Set of tasks |
[1] Copy out, word for word, the part of the Verse language description from "There are four" up to and including "declared using enter.".
[2] Sum up the Verse language description in two sentences.

[START OF Quoted text]

Verse

A semi-statically typed, semi-poetic, semi-language made by @beaverden and @ClaudiuIoanMaftei as a final assignment for the Formal Languages, Automata and Compilers course.

It was made using LEX, YACC and works only thanks to unknown magic unicorn power.

• Working examples can be found in programs/
• Please note that this language is our first experience in parser and interpreter design and is not intended for any practical use.
• Also consult the list of bugs (I wish there wasn't any).
• Any string inside "[ ]" is meant to be taken as a regular expression. [type] means something like int or string and [identifier] would mean "_HolyHandGrenade" or "var".
• Language lacks some important features that are not implemented now.

Running

While having flex and bison installed, run make

This will generate a executable limbaj.out.

Run with a file name as parameter to get the output.

./limbaj.out programs/gcd.txt

Primitive types

There are four primitive types, any other types are composed of them.

1. Integer (whole, discrete, full)
2. Boolean (doubting)
3. String (saying)
4. List (book)

Their default values are 0, untruth, "", book<> respectively.

Variable declaration

Variables are only declared using enter.

enter whole var
enter saying name
enter saying Jesus

Constant variables are denoted with fixed keyword before type

enter fixed whole i

^ Which will be a interesting tactical move, because the constant variable has no value and it will be never assigned.

We can assign a value when declaring by using telling

enter fixed whole i telling 5
enter saying str telling "hello"

Wiil be equivallent to const int i = 5 and char* str = "hello"

Variable assignment and changing

There are just a few stupid multiple ways to change a variable.

1. let [id] ascend i++ and for an integer type
2. let [id] descend i--
3. let [id] be [expression] i = expression
4. let there be [expression] added to [id] i += expr
5. let there be [expression] conspired from [id] i -= expr
6. let there be [expression] dividing [id] i /= expr
7. let there be [expression] empowering to [id] i *= expr
8. let there be [expression] reminding [id] i %= expr

Expression

A expression can be:

1. Function call
2. Number, string, list (book<1, 2, 3>), boolean value
3. Variable identifiers and chained structure addressing (from)

[END OF Quoted text]
[START OF Material shown]

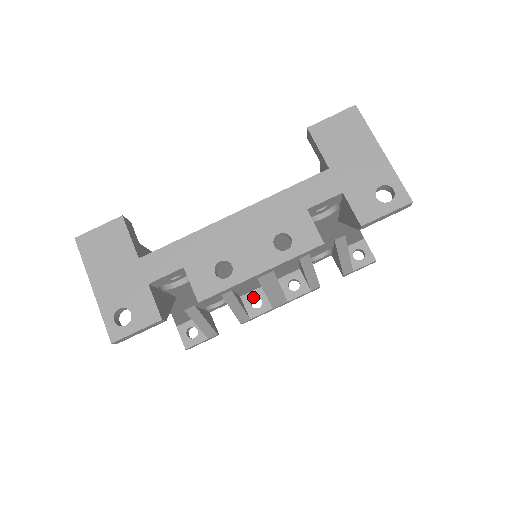
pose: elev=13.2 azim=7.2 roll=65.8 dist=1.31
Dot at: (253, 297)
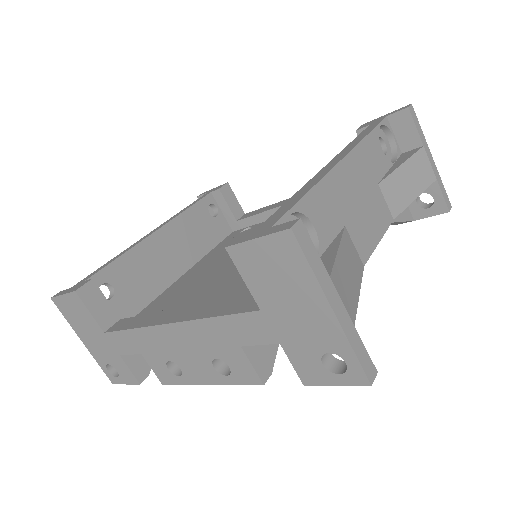
Dot at: occluded
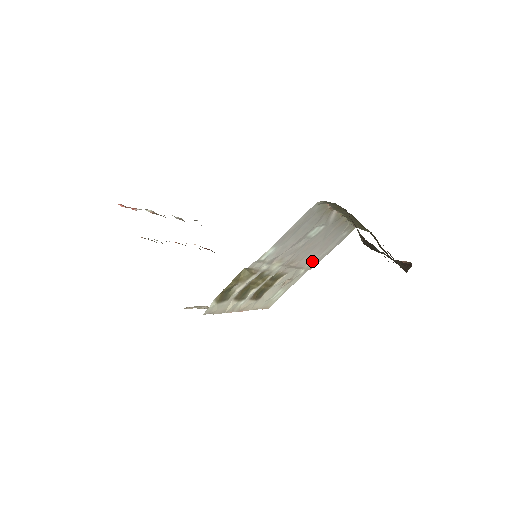
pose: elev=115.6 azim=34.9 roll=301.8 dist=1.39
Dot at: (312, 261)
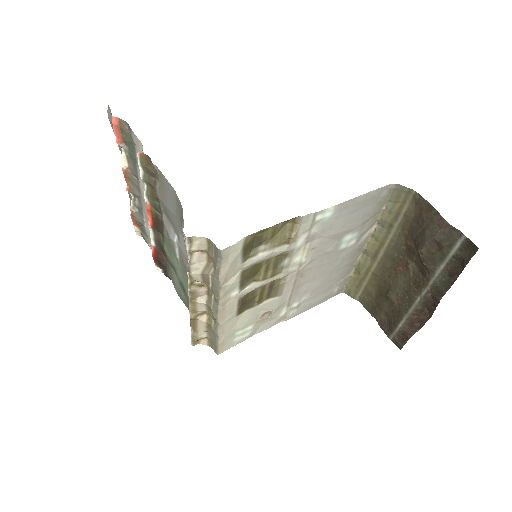
Dot at: (301, 301)
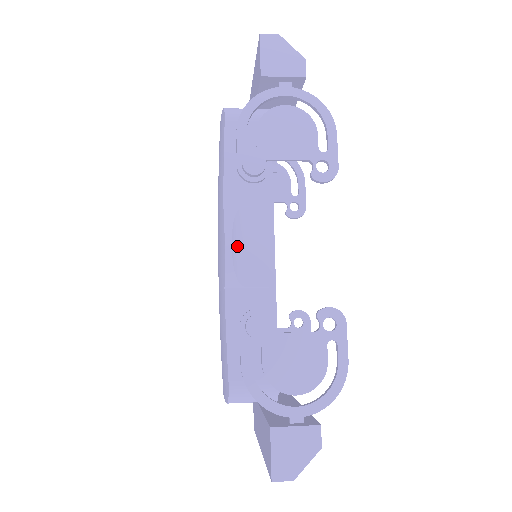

[END OF Material shown]

Task answers |
[1]
There are four primitive types, any other types are composed of them.

1. Integer (whole, discrete, full)
2. Boolean (doubting)
3. String (saying)
4. List (book)

Their default values are 0, untruth, "", book<> respectively.

Variable declaration

Variables are only declared using enter.

[2] Verse is a semi-statically typed, semi-poetic language built with LEX and YACC as a final assignment for a Formal Languages, Automata and Compilers course, and it is not meant for any practical use. It has four primitive types (integer, boolean, string and list), declares variables with enter, marks constants with fixed, assigns a value at declaration with telling, and changes variables through phrases that begin with let.